DESCRIPTION OF THE TASK ▸
Below is a block of entries; repeat exactly the lines starting at the line that contains "thumb mcp: (291, 337)" and ending at the line that contains "ring dip: (290, 331)", both included.

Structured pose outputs
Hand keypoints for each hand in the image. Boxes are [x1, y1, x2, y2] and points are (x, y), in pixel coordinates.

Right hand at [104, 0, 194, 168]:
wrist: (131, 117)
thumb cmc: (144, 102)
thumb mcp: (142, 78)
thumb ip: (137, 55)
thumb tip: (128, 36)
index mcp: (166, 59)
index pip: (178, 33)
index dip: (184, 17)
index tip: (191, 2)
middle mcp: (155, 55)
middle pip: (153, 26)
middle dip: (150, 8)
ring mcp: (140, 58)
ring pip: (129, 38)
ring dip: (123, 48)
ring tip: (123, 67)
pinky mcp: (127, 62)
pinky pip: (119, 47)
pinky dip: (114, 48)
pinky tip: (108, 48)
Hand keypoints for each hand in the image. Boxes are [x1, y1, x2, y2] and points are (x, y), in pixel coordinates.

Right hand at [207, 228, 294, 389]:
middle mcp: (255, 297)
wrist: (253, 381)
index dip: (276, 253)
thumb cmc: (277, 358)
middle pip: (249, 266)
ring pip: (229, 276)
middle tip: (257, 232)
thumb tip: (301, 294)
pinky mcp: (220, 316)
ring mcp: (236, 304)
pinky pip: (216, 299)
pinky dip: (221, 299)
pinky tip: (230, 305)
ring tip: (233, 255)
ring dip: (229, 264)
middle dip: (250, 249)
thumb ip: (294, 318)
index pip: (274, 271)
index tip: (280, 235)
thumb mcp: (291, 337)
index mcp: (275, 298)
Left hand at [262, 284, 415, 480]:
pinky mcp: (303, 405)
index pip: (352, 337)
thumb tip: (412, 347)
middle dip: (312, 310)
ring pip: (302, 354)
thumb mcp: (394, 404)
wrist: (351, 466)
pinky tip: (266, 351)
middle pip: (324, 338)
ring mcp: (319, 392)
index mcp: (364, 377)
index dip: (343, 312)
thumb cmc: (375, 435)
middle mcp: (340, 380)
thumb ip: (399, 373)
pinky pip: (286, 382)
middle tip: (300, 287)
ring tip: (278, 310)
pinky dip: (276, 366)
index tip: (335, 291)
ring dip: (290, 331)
---
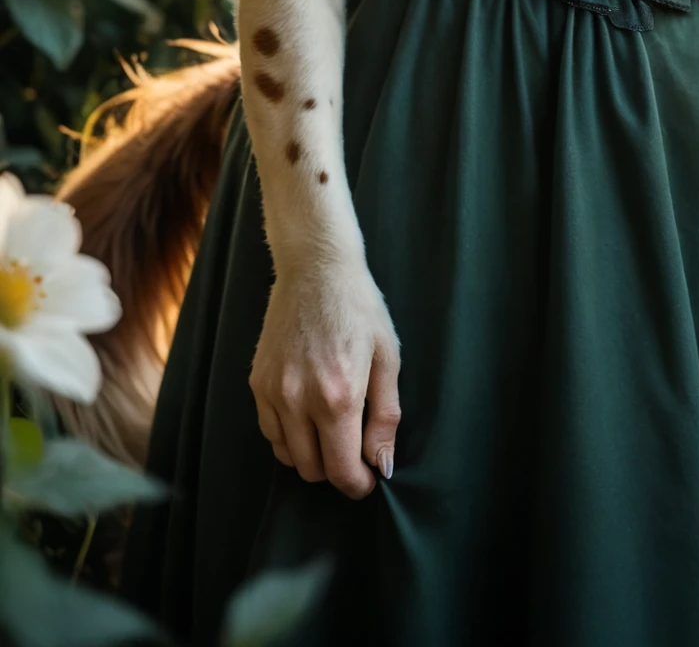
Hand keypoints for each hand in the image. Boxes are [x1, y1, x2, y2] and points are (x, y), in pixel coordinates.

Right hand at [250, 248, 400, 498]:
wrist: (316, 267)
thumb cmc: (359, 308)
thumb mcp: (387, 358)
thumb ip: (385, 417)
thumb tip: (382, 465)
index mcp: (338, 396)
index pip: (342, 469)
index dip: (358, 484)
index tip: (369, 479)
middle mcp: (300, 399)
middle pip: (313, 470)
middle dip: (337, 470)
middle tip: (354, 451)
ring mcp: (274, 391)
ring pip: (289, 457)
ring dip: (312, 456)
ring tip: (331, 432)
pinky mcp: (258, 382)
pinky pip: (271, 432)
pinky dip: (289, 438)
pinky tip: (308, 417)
==
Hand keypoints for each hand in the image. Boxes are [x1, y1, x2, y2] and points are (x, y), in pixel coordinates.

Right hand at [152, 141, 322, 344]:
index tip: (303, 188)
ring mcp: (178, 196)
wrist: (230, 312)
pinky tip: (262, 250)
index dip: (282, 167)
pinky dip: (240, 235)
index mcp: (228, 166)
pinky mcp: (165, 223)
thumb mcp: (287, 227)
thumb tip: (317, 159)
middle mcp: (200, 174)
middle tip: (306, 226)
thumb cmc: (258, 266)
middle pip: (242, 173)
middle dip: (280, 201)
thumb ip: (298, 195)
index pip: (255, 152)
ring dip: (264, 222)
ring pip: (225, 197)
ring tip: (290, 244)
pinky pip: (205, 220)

WRITTEN ANSWER ▸
thumb mcp: (291, 337)
index mcp: (275, 298)
Left hand at [262, 284, 415, 480]:
pinky mcp: (303, 405)
index pip: (352, 337)
thumb tip: (412, 347)
middle dip: (312, 310)
ring pip: (302, 354)
thumb mcp: (394, 404)
wrist: (351, 466)
pinky tip: (266, 351)
middle pip: (324, 338)
ring mcp: (319, 392)
index mcp: (364, 377)
index dip: (343, 312)
thumb cmc: (375, 435)
middle mcp: (340, 380)
thumb ip: (399, 373)
pinky pip: (286, 382)
middle tip: (300, 287)
ring tip: (278, 310)
pinky dip: (276, 366)
index tip: (335, 291)
ring dip: (290, 331)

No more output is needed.